Es ist normal, dass man als Berufsanfänger mit wenig tatsächlichen Stunden startet, die sich dann langsam erhöhen. Teilweise halten die Chefs auch nicht genug Patienten vor, sodass nur eine langsame Erhöhung möglich ist. Dennoch müssen die Arbeitgeber natürlich den vollen Monatsbetrag zahlen, da du deine Arbeitskraft vorhältst und es nicht deine Aufgabe ist Patienten zu beschaffen.
Es ist völlig normal, dass zu Beginn des Berufseinstiegs Fehler passieren, ob das nun inhaltlich auf die Therapie bezogen ist oder bei irgendwelchen Büroaufgaben. Und auch später noch passieren Fehler. Wir sind auch nur Menschen. Wichtig ist nur aus den Fehlern zu lernen und es beim nächsten Mal besser zu machen.
Du bist Berufsanfänger. Es ist ok, dass du Zeit brauchst um dich einzuarbeiten. Behalte das am Anfang immer im Hinterkopf.
Ich verstehe nicht ganz warum du den 40 Stunden-Vertrag bekommen hast. Du ja aber auch nicht. Da du am 5. Tag auch gar nicht anwesend bist, finde ich es schwierig dafür das volle Monatsgehalt zu verlangen. Ich kenne mich rechtlich nicht aus, kann mir aber vorstellen, dass das schwierig ist durchzusetzen.
Wenn du einen 30 Stunden-Vertrag unterschreibst (was ich sinnvoll finde und was du ja auch möchtest), solltest du dich auf keinen Fall darauf einlassen nur tatsächlich durchgeführte Therapien bezahlt zu bekommen. Das ist rechtlich gesehen nur bei Honorarkräften in Ordnung, die ja aber selbstständig sind.
Bist du in einem Verband Mitglied? Beim dbs bekommt man (meines Wissens nach kostenlos wenn man Mitglied ist) eine telefonische Beratung und kann auch den Vertrag zur rechtlichen Überprüfung hinschicken. Ich denke das geht auch beim dbl. Ich glaube da kostet es ein wenig Geld. Frag doch einfach mal nach.
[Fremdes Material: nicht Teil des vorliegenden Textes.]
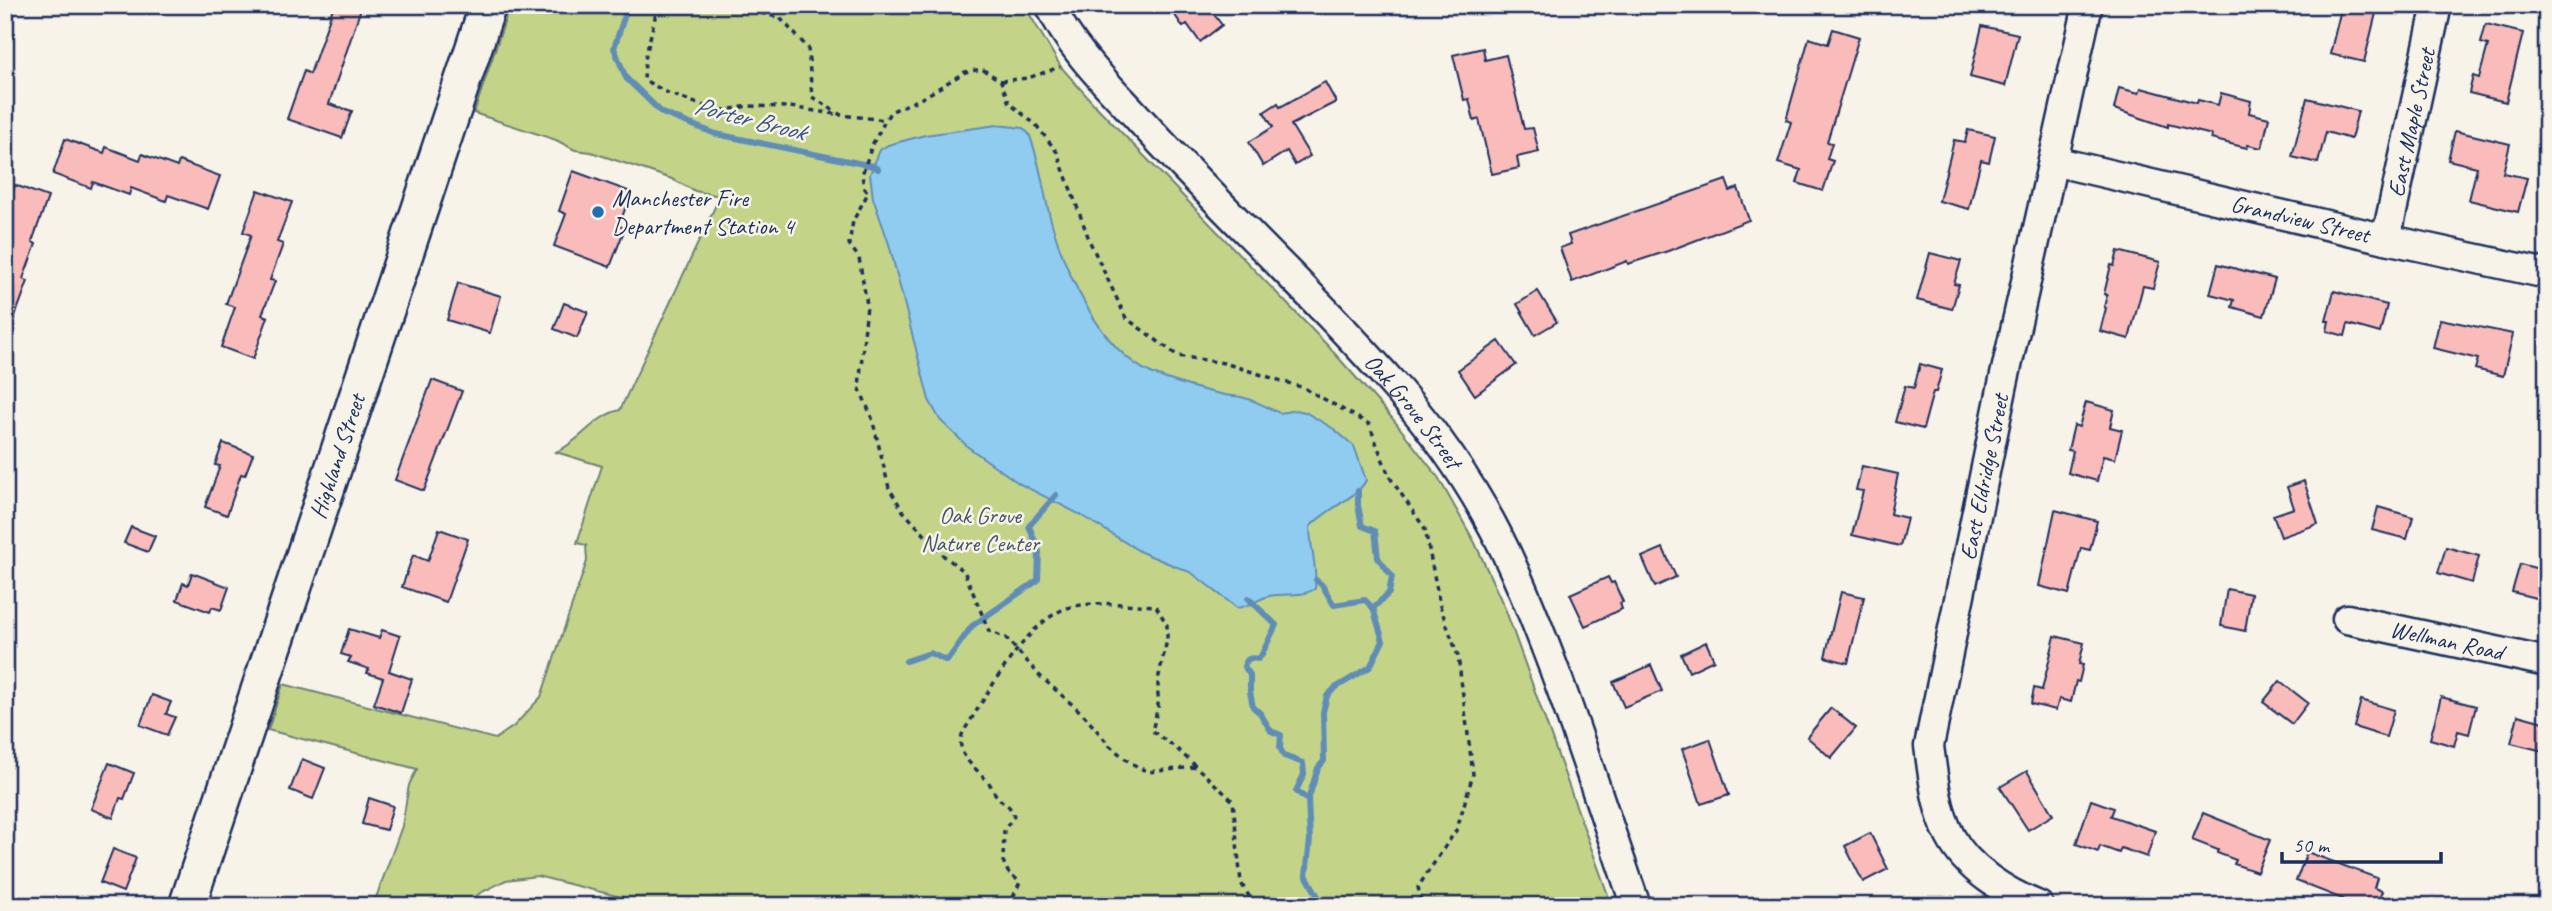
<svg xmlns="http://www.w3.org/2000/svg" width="2552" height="911" font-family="Caveat,sans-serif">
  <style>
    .green { fill: #c3d489; stroke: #6f8274; stroke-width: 2 }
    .water { fill: #90ccf0; stroke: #618db6; stroke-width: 2 }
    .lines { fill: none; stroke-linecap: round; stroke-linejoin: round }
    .stream { stroke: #618db6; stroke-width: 6 }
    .building { fill: #f9bcba; stroke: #1b2f5e; stroke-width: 2 }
    .minor-casing { stroke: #1b2f5e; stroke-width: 33 }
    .major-casing { stroke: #1b2f5e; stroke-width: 40 }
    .path { stroke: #1b2f5e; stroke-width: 3.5; stroke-dasharray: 5 5; stroke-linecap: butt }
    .minor { stroke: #f7f3e8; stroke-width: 28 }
    .major { stroke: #f7f3e8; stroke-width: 35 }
    .poi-dot { fill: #1f6fb2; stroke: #f7f3e8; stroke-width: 2.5 }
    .labels { text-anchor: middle; stroke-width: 5; stroke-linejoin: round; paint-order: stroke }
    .street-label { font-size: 24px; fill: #1b2f5e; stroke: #f7f3e8 }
    .poi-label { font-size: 24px; fill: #1b2f5e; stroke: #f7f3e8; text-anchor: start }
    .park-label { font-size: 24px; fill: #455869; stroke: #f7f3e8 }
    .water-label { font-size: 26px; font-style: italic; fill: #385682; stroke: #f7f3e8 }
  </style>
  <rect width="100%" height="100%" fill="#f7f3e8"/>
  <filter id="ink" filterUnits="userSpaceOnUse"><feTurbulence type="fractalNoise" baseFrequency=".0143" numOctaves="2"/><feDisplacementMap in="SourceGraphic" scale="14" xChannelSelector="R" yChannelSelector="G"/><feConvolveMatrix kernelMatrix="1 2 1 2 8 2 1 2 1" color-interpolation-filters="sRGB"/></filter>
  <g filter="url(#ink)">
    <path class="green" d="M510 5H1024L1061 67 1092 102 1328 346 1392 418 1438 477 1475 543 1506 611 1612 906H657L537 876 506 880 480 893 465 906H373L402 826 409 785 417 769 268 730 283 684 495 739 514 726 541 697 587 561 586 545 577 543 602 466 556 452C580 442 594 416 620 410L720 196 695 191 672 179 591 152 575 150 556 140 474 113Z"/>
    <path class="water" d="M997 125 1023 128 1029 134C1040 160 1043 190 1050 217 1064 270 1100 351 1153 374 1176 383 1201 390 1225 395 1230 396 1235 396 1241 397 1255 400 1266 407 1280 413L1296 410 1305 412 1334 429 1354 446 1366 480C1358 498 1325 509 1310 527 1310 549 1318 568 1315 589 1300 598 1285 592 1269 596 1258 599 1249 607 1237 608L1192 573 1141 552 1079 514 1020 484 968 447 940 420 929 400 889 244 873 198 870 174 880 150 888 145 925 135Z"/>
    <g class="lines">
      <g class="stream">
        <path d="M628 5 614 48 626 78 662 113 716 134 873 166 878 169"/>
        <path d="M1358 491V505L1362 526 1375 531 1378 558 1392 576 1389 593 1373 608"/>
        <path d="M1316 580 1322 585 1334 605 1365 600 1373 608 1383 641 1370 667 1335 688 1327 696 1323 712 1324 761 1318 768 1308 800 1310 840 1306 875 1320 900 1335 903 1336 906"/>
        <path d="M1248 598 1276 625 1261 656 1258 659C1250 657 1247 658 1244 666L1250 675V692L1253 707 1260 713 1271 731 1281 735 1280 748 1284 756 1303 763 1304 774 1296 791 1308 800"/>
        <path d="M906 661 930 653 947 661 972 626 1038 580 1039 552 1029 526 1056 495"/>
      </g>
    </g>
    <g class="building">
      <path d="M334 5H351L361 8 329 104 352 111 342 138 287 119 304 71 310 74Z"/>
      <path d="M1168 5H1213L1209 8 1222 25 1200 42 1187 24 1183 27Z"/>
      <path d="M2342 5H2378L2364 62 2330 54Z"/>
      <path d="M2486 24 2523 33 2506 102 2469 93 2473 76 2479 78 2488 45 2481 43Z"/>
      <path d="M1982 26 2018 34 2005 86 1970 77Z"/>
      <path d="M1833 29 1859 37 1827 142 1832 143 1827 159 1833 161 1823 191 1797 183 1801 170 1778 163 1791 122 1786 120 1809 38 1828 44Z"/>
      <path d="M1483 48 1485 60 1506 55 1524 129 1533 128 1539 152 1517 157 1519 168 1492 174 1479 119 1474 121 1469 99 1464 100 1453 55Z"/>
      <path d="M1325 82 1336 102 1291 125 1310 156 1295 165 1287 151 1263 166 1249 142 1273 127 1264 112 1278 103 1280 107Z"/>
      <path d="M2119 88 2139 93 2141 88 2197 103 2198 100 2218 105 2221 93 2251 101 2249 113 2269 118 2262 148 2248 145 2247 148 2211 139 2212 135 2168 124V127L2114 109Z"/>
      <path d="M2307 98 2358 111 2351 139 2326 132 2318 163 2292 157Z"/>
      <path d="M1968 130 1995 136 1989 162 1981 160 1969 209 1939 201 1954 140 1965 142Z"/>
      <path d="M2455 131 2510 144 2503 173 2527 178 2518 212 2469 200 2477 167 2448 160Z"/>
      <path d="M65 139 104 153 106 147 140 160 142 154 177 167 179 161 220 176 208 209 168 195 166 201 131 188 129 195 93 182 91 188 53 174Z"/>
      <path d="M573 171 631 192 619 226 625 228 610 267 554 246 566 214 559 211Z"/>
      <path d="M1726 180 1730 191 1738 188 1749 220 1668 251 1628 264 1627 261 1572 282 1560 248 1571 244 1568 235Z"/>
      <path d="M15 185 48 197 32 242 36 244 23 279 28 281 7 338H5V211Z"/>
      <path d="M258 190 292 202 277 242 283 244 270 280 275 281 262 315 268 317 253 359 221 347 235 307 226 304 251 235 243 232Z"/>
      <path d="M2118 251 2160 262 2153 288 2143 286 2129 339 2100 331 2106 308 2104 307 2107 295 2104 294 2111 265 2114 266Z"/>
      <path d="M1930 253 1961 261 1954 284 1959 285 1952 309 1917 300Z"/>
      <path d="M2218 264 2275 279 2264 316 2232 307 2234 300 2210 294Z"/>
      <path d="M458 283 501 296 490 333 447 320Z"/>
      <path d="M1538 291 1557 322 1535 335 1517 304Z"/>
      <path d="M2334 291 2387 305 2380 333 2348 324 2345 336 2327 331 2329 321H2326Z"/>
      <path d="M564 303 588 312 577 338 554 329Z"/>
      <path d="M2440 319 2513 334 2503 376 2475 369 2478 359 2433 348Z"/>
      <path d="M1499 341 1516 365 1475 395 1458 370Z"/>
      <path d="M1920 364 1942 370 1936 392H1933L1923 429 1895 422 1905 386 1914 388Z"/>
      <path d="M432 380 462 391 424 491 395 480Z"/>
      <path d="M2086 402 2114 410 2110 427 2122 430 2115 459 2103 456 2097 481 2068 473 2073 451 2068 450 2074 425 2079 427Z"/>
      <path d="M223 443 253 454 245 475 241 474 227 515 205 507 220 466 215 465Z"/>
      <path d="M1862 466 1898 474 1890 514 1907 518 1900 546 1852 535 1863 491 1856 490Z"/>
      <path d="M2304 481 2318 524 2281 537 2273 515 2294 508 2287 487Z"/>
      <path d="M2378 507 2413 517 2407 539 2372 530Z"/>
      <path d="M2055 510 2097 521 2090 550 2081 548 2069 594 2039 586Z"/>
      <path d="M131 527 155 536 148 552 124 543Z"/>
      <path d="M439 529 468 539 446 602 402 587 413 555 428 561Z"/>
      <path d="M2446 547 2479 556 2472 583 2438 573Z"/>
      <path d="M1663 548 1676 577 1655 587 1642 557Z"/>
      <path d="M2520 564 2547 571V601L2512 592Z"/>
      <path d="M192 573 229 587 221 610 212 607 210 612 177 600 183 583 188 585Z"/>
      <path d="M1608 577 1611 583 1614 582 1623 602 1620 603 1622 609 1585 626 1570 594Z"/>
      <path d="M2227 589 2251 594 2245 631 2221 626Z"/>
      <path d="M1841 592 1864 597 1848 663 1825 657Z"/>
      <path d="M349 629 379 638 382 630 400 636 389 671 412 679 401 713 374 704 383 678 367 673 369 669 348 662 351 657 341 654Z"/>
      <path d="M2055 636 2084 643 2079 664 2083 665 2079 682 2076 681 2071 702 2059 699 2056 710 2031 704 2034 688 2042 690Z"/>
      <path d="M1706 642 1714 660 1689 672 1681 654Z"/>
      <path d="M1651 665 1662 691 1624 707 1613 682Z"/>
      <path d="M2280 681 2308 703 2292 724 2263 702Z"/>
      <path d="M152 695 171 702 166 714 175 717 167 735 140 725Z"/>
      <path d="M2441 697 2476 706 2469 734 2458 731 2454 746 2430 739Z"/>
      <path d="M2361 700 2394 710 2386 737 2354 727Z"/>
      <path d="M1831 708 1856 728 1831 758 1807 737Z"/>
      <path d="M2518 715 2547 723V752L2511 743Z"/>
      <path d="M1710 739 1729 795 1701 804 1682 749Z"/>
      <path d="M302 759 325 768 313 799 290 790Z"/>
      <path d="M109 763 134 773 124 799 120 798 113 818 91 809Z"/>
      <path d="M2027 771 2053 815 2028 830 2000 787Z"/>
      <path d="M369 798 393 806 386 830 362 824Z"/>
      <path d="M2091 800 2114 808 2111 816 2155 831 2147 857 2121 848 2119 853 2100 846 2098 852 2076 844Z"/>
      <path d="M2203 813 2270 840 2257 872 2234 864 2236 860 2217 853 2218 850 2192 840Z"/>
      <path d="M1870 833 1888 869 1863 882 1845 846Z"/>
      <path d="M113 849 136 858 123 892 100 883Z"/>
      <path d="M2307 852 2377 878 2374 888 2382 891 2377 906H2352L2342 902 2343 899 2296 881Z"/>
    </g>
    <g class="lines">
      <g class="minor-casing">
        <g id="minor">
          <path id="s1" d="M1050 5C1070 49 1109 86 1141 121 1225 213 1317 297 1399 391 1445 444 1486 506 1514 570 1562 678 1597 795 1636 906"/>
          <path id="s2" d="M2053 161 2386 239 2547 274"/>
          <path id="s3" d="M2386 239 2437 5"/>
          <path id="s4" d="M2347 619 2547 662"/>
          <path id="s5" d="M2039 906C2006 893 1967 869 1950 836 1936 809 1933 776 1929 746L2003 384 2088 5"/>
        </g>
      </g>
      <g class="major-casing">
        <g id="major">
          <path id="s6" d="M187 906 488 5"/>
        </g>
      </g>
      <g class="path">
        <path d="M658 5 645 59 644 80 668 93 718 111 749 106 790 107 841 115"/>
        <path d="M743 5 750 10 780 18 808 48 812 97 841 115 886 120"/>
        <path d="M1001 81 1028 78 1060 67"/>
        <path d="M1195 767 1148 772 1129 762 1109 745 1083 714 1041 677 1006 638 989 631 964 571 944 556 903 511 889 488 872 418 859 387 867 305 859 258 849 244 853 221 868 193 864 187 862 175 872 145 890 112 924 97 965 72 982 69 1001 81 1009 103 1036 125 1057 152 1090 242 1126 318 1178 356 1224 363 1304 388 1369 424 1389 476 1425 529 1440 606 1458 656 1473 774 1457 829 1418 887 1422 906"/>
        <path d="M1009 906 1020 882 1008 872 1003 861 1004 830 1014 816C1008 801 1004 806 997 796 993 792 992 786 988 782 974 765 954 756 963 732 988 695 1019 632 1060 611 1084 599 1129 605 1156 606L1167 625V640L1158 680V707L1152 731 1176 748 1233 801 1241 883 1249 896 1248 906"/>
      </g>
      <use href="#minor" class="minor"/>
      <use href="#major" class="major"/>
    </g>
  </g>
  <circle class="poi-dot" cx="598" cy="212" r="7"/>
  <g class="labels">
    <g class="street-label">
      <text dy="8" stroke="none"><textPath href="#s3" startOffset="119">East Maple Street</textPath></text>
      <text dy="8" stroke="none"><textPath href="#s2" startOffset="254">Grandview Street</textPath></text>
      <text dy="8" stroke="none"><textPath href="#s1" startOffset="546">Oak Grove Street</textPath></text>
      <text dy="8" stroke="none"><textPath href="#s6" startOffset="474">Highland Street</textPath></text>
      <text dy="8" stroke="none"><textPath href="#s5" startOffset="483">East Eldridge Street</textPath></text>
      <text dy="8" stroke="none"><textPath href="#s4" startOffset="102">Wellman Road</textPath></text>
    </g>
    <g class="poi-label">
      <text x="612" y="206">Manchester Fire<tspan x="612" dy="28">Department Station 4</tspan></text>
    </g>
    <g class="park-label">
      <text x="980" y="523">Oak Grove<tspan x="980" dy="28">Nature Center</tspan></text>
    </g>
    <g class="water-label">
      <text transform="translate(750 118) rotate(14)" y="9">Porter Brook</text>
    </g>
  </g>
  <rect width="2552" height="911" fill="none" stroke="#f7f3e8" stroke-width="28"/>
  <rect x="14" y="14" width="2524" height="883" fill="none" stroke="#1b2f5e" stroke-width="2.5" filter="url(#ink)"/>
  <path d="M2282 852v10h159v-10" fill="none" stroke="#1b2f5e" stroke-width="3.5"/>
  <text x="2293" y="852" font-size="21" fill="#1b2f5e" stroke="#f7f3e8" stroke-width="5" paint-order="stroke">50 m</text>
</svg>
Ansonsten ist mein Rat folgender: In Berlin (und nicht nur da) werden momentan so viele Sprachtherapeuten händeringend gesucht. Bewirb dich bei mehreren Stellen und schau dir die Vertrags- und Arbeitsbedingungen genau an. Setz dich mehr mit deinen Forderungen durch. Wenn du eine 30-Stunden-Stelle willst, dann bekommst du sie auch.
Wenn du möchtest kannst du mir per PN schreiben aus welchem Stadtteil du kommst, ich kenne eine Praxis die gerade sucht.
Ich wünsche dir trotz des Stresses hoffentlich ein paar schöne Feiertage.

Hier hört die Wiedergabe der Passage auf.